*PETIT EXERCICE*
D'après l'extrait choisi, combien de temps après la cession des actions la filiale est-elle mise en redressement judiciaire ?

*EXTRAIT CHOISI*
###

Une société mère qui cède une filiale en difficulté n’a pas à vérifier la viabilité de la reprise
©Gettyimages

Une société mère cède toutes les actions d'une de ses filiales qui, un mois plus tard, est mise en redressement puis en liquidation judiciaires. La date de cessation des paiements est fixée à une date antérieure à celle de la cession. Certains des salariés de la filiale qui ont été licenciés par le liquidateur judiciaire mettent en cause la responsabilité de la société mère, lui réclamant des dommages-intérêts en réparation de la perte de leur emploi. Ils soutiennent que la société mère a commis une faute en cédant sa filiale en état de cessation des paiements sans vérifier la viabilité du projet du repreneur.

###

*DONNÉES*
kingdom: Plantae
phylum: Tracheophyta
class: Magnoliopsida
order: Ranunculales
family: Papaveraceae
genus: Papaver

###

*EN RÉPONSE*
Un mois plus tard.